= Passage =
Data Science, Data Scientists and the Evolution of Analytics

Stephen DeAngelis

June 30, 2014

“In a generation,” writes Ikkel Krenchel and Christian Madsbjerg, “the relationship between the ‘tech genius’ and society has been transformed: from shut-in to savior, from antisocial to society’s best hope. Many now seem convinced that the best way to make sense of our world is by sitting behind a screen analyzing the vast troves of information we call ‘big data’.” [“Your Big Data Is Worthless if You Don’t Bring It Into the Real World,” Wired, 11 April 2014] Scientists, as a group, have never been lauded for their social skills and tech geniuses are a just the latest breed of “nerd.” It appears that each new generation must learn for itself how important scientists and mathematicians are for addressing global and societal challenges. Data scientists are the most recent group to achieve social recognition. Robert Williamson notes, “The crucial thing about ‘big data’ is the data. ‘Big’ is relative, and while size often matters, real disruption can come from data of any size. This not a new idea, being several hundred years old. The key advance of the scientific revolution (and associated industrial revolution) was in order to understand something you had to measure it – that is gather the data.” [“Why Big Data Is Mostly A Matter Of Science,” Lifehacker, 22 November 2013]

Irving Wladawsky-Berger, a former vice-president of technical strategy and innovation at IBM and an advisor to Citigroup, notes that one reason data scientists have been in the news is because there are not enough of them. “Data Science is emerging as one of the hottest new professions and academic disciplines in these early years of the 21st century,” he writes. “A number of articles have noted that the demand for data scientists is racing ahead of supply. People with the necessary skills are scarce, primarily because the discipline is so new.” [“Why Do We Need Data Science When We’ve Had Statistics for Centuries?,” Wall Street Journal, 2 May 2014] The headline of Wladawsky-Berger’s article asks an interesting question. As Williamson notes, scientists have been analyzing data for hundreds (if not thousands) of years, so what’s different today? He begins to answer that question by asking another one: “What is data science all about?” He continues:

“One of the best papers on the subject is Data Science and Prediction by Vasant Dhar, professor in NYU’s Stern School of Business and Director of NYU’s Center for Business Analytics. The paper was published in the Communications of the ACM in December 2013. ‘Use of the term data science is increasingly common, as is big data,‘ Mr. Dhar writes in the opening paragraph. ‘But what does it mean? Is there something unique about it? What skills do data scientists need to be productive in a world deluged by data? What are the implications for scientific inquiry?’ He defines data science as being essentially the systematic study of the extraction of knowledge from data. But analyzing data is something people have been doing with statistics and related methods for a while. ‘Why then do we need a new term like data science when we have had statistics for centuries? The fact that we now have huge amounts of data should not in and of itself justify the need for a new term.’ In short, it’s all about the difference between explaining and predicting. Data analysis has been generally used as a way of explaining some phenomenon by extracting interesting patterns from individual data sets with well-formulated queries. Data science, on the other hand, aims to discover and extract actionable knowledge from the data, that is, knowledge that can be used to make decisions and predictions, not just to explain what’s going on.”

= The task =
Write a continuation of the data science article, picking up right after its final sentence. The items are separate material and have no connection to the data science article.

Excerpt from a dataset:

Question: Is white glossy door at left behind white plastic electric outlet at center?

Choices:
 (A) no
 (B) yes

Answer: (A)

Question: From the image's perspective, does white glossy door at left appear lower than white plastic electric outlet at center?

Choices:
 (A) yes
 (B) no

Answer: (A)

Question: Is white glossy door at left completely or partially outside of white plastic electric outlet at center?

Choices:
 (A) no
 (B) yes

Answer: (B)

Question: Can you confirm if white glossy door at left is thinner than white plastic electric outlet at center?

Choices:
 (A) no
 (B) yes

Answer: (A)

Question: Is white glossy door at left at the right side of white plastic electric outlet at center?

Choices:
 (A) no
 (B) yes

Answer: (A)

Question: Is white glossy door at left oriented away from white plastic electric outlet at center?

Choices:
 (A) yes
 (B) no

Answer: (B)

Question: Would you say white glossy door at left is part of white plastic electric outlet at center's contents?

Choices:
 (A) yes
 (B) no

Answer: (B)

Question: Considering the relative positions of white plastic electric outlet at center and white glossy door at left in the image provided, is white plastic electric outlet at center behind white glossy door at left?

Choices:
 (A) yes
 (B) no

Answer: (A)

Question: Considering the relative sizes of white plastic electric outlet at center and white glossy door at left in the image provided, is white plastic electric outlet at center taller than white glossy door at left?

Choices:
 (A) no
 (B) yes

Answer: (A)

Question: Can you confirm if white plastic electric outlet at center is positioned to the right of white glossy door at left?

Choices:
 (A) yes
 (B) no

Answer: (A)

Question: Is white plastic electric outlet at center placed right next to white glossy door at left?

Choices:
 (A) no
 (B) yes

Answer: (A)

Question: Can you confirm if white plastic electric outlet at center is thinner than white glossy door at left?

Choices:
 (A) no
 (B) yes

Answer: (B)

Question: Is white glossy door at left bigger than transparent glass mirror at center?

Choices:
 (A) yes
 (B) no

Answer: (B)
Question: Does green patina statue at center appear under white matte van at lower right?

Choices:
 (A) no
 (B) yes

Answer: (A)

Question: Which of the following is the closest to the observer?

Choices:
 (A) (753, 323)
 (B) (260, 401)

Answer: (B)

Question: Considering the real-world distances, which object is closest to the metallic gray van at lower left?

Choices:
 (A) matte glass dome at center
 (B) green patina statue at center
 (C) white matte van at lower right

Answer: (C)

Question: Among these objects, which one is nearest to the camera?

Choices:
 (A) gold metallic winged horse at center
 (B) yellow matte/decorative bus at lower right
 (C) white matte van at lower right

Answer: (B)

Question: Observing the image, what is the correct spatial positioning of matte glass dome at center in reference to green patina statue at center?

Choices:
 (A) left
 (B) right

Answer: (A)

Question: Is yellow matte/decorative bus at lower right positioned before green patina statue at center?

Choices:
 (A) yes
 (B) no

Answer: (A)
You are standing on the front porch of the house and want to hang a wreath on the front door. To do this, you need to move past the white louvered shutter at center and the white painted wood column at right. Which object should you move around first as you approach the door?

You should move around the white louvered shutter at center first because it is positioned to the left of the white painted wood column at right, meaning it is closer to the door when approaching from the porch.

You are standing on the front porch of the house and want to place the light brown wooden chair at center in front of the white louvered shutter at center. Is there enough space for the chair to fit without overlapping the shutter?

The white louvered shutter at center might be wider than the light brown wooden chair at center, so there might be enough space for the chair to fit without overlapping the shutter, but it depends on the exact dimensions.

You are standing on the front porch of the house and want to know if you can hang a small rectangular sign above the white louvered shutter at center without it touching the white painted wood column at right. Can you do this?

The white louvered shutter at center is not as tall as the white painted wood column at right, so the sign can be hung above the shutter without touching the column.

= Exercise output =
That is an excellent explanation about why we need data science and data scientists; but, a little more detail might be helpful. Thomas H. Davenport, the President’s Distinguished Professor of IT and Management at Babson College, explains that analytics have evolved through three stages (Analytics 1.0, 2.0, and 3.0). [“Analytics 3.0,” Harvard Business Review, December 2013] Concerning Analytics 1.0, he writes:

“What we are here calling Analytics 1.0 was a time of real progress. … New computing technologies were key. Information systems were at first custom-built by companies whose large scale justified the investment; later, they were commercialized by outside vendors in more-generic forms. This was the era of the enterprise data warehouse, used to capture information, and of business intelligence software, used to query and report it. New competencies were required as well, beginning with the ability to manage data. Data sets were small enough in volume and static enough in velocity to be segregated in warehouses for analysis. However, readying a data set for inclusion in a warehouse was difficult. Analysts spent much of their time preparing data for analysis and relatively little time on the analysis itself. More than anything else, it was vital to figure out the right few questions on which to focus, because analysis was painstaking and slow, often taking weeks or months to perform. And reporting processes — the great majority of business intelligence activity — addressed only what had happened in the past; they offered no explanations or predictions.”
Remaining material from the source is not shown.